Summary of the financial and operational metrics for Deepak Housewares and Toys Limited for the year 2025 and 2024:

Current Ratio:
The current ratio declined slightly from 1.29 in 2024 to 1.22 in 2025. This indicates a marginal reduction in short-term liquidity, suggesting that while the company continues to maintain adequate current assets to meet its current liabilities, a higher proportion of funds is now tied up in working capital components such as receivables and inventories.

Debt–Equity Ratio:
The debt–equity ratio improved from 0.82 in 2024 to 0.76 in 2025, reflecting a reduction in leverage. This indicates a stronger capital structure with lower reliance on borrowed funds and improved financial stability, reducing long-term financial risk.

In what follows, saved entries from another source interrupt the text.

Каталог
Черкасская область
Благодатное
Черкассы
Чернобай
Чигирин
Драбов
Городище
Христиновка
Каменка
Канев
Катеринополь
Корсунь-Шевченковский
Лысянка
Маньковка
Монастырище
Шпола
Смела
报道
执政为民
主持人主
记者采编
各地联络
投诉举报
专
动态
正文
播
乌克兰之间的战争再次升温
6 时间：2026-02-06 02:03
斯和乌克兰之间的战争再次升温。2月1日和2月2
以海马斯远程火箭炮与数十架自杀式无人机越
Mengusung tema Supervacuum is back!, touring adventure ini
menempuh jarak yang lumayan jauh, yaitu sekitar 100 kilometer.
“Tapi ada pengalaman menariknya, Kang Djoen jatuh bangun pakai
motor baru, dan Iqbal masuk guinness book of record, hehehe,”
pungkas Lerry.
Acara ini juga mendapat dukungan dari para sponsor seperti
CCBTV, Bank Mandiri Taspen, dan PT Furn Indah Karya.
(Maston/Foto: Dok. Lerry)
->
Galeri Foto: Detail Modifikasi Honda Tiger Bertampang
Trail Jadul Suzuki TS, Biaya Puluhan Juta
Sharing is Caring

Debt Service Coverage Ratio (DSCR):
The debt service coverage ratio increased significantly from 2.81 in 2024 to 6.65 in 2025. This substantial improvement indicates a strong enhancement in the company’s ability to service its debt obligations from operating profits, primarily due to higher earnings and better cash generation during the year.

Return on Equity (ROE):
Return on equity rose from 0.20 in 2024 to 0.24 in 2025, demonstrating improved profitability for shareholders. The increase suggests more efficient utilization of shareholders’ funds and higher earnings generated per unit of equity invested.

Inventory Turnover Ratio:
The inventory turnover ratio improved markedly from 5.55 in 2024 to 7.39 in 2025. This indicates more efficient inventory management, with faster movement of stock and reduced holding periods, contributing positively to operational efficiency and working capital optimization.

Trade Receivables Turnover Ratio:
The trade receivables turnover ratio declined from 4.97 in 2024 to 4.41 in 2025. This suggests a slower collection cycle during the year, possibly due to extended credit terms or increased receivables, which may have contributed to higher working capital requirements.

Trade Payables Turnover Ratio:
The trade payables turnover ratio decreased from 3.93 in 2024 to 3.56 in 2025. This indicates that the company is taking slightly longer to settle its obligations with suppliers, which may help conserve cash in the short term but should be monitored to maintain healthy supplier relationships.

Net Capital Turnover Ratio:
The net capital turnover ratio increased significantly from 6.97 in 2024 to 10.05 in 2025, reflecting improved efficiency in utilizing working capital to generate revenue. This highlights better management of net current assets and stronger operational performance.

Net Profit Ratio:
The net profit ratio remained constant at 0.09 in both years. This stability indicates consistent cost management and pricing strategies, with the company maintaining its profit margins despite changes in scale of operations.

Return on Capital Employed (ROCE):
Return on capital employed improved from 0.15 in 2024 to 0.20 in 2025. This reflects enhanced efficiency in the use of both equity and debt capital, driven by higher operating profits and improved asset utilization.

Return on Investment (ROI):
Return on investment increased from 0.33 in 2024 to 0.52 in 2025, indicating a significant improvement in the overall returns generated from investments. This suggests better deployment of funds and higher profitability from investment activities during the year.